>>>>

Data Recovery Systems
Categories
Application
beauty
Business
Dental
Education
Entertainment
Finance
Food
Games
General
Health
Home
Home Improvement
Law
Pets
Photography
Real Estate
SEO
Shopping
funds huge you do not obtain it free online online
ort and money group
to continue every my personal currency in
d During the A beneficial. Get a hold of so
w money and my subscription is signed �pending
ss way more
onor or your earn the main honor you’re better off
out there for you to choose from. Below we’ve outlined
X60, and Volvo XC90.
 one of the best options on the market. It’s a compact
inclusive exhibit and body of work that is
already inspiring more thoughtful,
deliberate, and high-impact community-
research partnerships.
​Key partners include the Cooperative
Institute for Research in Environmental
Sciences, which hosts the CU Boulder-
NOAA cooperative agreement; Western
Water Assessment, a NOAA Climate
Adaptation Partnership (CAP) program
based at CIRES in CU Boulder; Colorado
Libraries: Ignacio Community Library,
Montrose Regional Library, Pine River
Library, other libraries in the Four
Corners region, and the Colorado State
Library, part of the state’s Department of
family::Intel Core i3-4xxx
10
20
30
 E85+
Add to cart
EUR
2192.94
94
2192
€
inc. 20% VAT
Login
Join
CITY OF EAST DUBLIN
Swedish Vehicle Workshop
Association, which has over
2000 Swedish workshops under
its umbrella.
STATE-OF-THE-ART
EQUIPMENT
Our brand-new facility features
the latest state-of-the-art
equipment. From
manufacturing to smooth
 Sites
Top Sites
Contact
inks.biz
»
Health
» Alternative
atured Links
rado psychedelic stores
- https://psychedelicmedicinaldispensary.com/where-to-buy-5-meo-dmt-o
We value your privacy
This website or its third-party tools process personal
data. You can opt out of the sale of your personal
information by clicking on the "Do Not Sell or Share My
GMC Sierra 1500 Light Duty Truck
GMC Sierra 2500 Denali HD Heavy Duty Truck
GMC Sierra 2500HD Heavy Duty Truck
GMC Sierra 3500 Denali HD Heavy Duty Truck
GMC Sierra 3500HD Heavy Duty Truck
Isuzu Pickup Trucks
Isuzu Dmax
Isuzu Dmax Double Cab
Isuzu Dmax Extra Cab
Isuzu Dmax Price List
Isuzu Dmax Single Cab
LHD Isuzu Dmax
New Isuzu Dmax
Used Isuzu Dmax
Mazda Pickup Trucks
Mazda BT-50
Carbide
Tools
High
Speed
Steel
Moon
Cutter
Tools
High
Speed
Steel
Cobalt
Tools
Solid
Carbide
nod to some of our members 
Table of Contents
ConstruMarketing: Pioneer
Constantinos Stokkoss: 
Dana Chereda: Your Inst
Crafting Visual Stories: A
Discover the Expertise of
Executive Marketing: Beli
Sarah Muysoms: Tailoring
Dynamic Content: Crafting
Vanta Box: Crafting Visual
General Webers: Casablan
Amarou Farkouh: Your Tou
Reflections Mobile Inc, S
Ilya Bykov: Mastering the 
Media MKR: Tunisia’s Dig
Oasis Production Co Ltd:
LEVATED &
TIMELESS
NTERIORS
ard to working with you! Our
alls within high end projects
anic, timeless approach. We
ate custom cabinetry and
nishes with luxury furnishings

<<<<

Problem statement
Scan the listing above for the line that has "Add to cart", then copy exactly from that line through the line that has "Our brand-new facility features".

Task result
Add to cart
EUR
2192.94
94
2192
€
inc. 20% VAT
Login
Join
CITY OF EAST DUBLIN
Swedish Vehicle Workshop
Association, which has over
2000 Swedish workshops under
its umbrella.
STATE-OF-THE-ART
EQUIPMENT
Our brand-new facility features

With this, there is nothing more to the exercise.